### Task instructions
Please keep to the lines below from the one with "(569, 135) none -> [53,299,72,313] ✓" through the one with "-> [211,771,716,791] didiladi/trigger-workflow-for-pr-action@v1", and restate them word for word, ends included.

### Dataset
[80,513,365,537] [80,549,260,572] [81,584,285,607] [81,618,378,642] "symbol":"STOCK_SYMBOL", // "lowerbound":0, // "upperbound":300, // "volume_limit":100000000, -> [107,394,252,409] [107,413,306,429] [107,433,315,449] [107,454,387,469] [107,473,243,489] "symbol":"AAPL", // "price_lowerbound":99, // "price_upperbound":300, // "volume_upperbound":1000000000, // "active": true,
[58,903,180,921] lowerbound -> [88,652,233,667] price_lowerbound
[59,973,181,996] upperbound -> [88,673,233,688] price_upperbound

--

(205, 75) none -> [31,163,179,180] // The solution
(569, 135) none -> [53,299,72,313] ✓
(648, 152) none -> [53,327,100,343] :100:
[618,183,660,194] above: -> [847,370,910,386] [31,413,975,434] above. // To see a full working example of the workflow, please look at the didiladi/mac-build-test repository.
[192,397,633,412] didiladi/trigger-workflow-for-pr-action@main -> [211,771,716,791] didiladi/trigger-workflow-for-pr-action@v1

### Solution for this problem
(569, 135) none -> [53,299,72,313] ✓
(648, 152) none -> [53,327,100,343] :100:
[618,183,660,194] above: -> [847,370,910,386] [31,413,975,434] above. // To see a full working example of the workflow, please look at the didiladi/mac-build-test repository.
[192,397,633,412] didiladi/trigger-workflow-for-pr-action@main -> [211,771,716,791] didiladi/trigger-workflow-for-pr-action@v1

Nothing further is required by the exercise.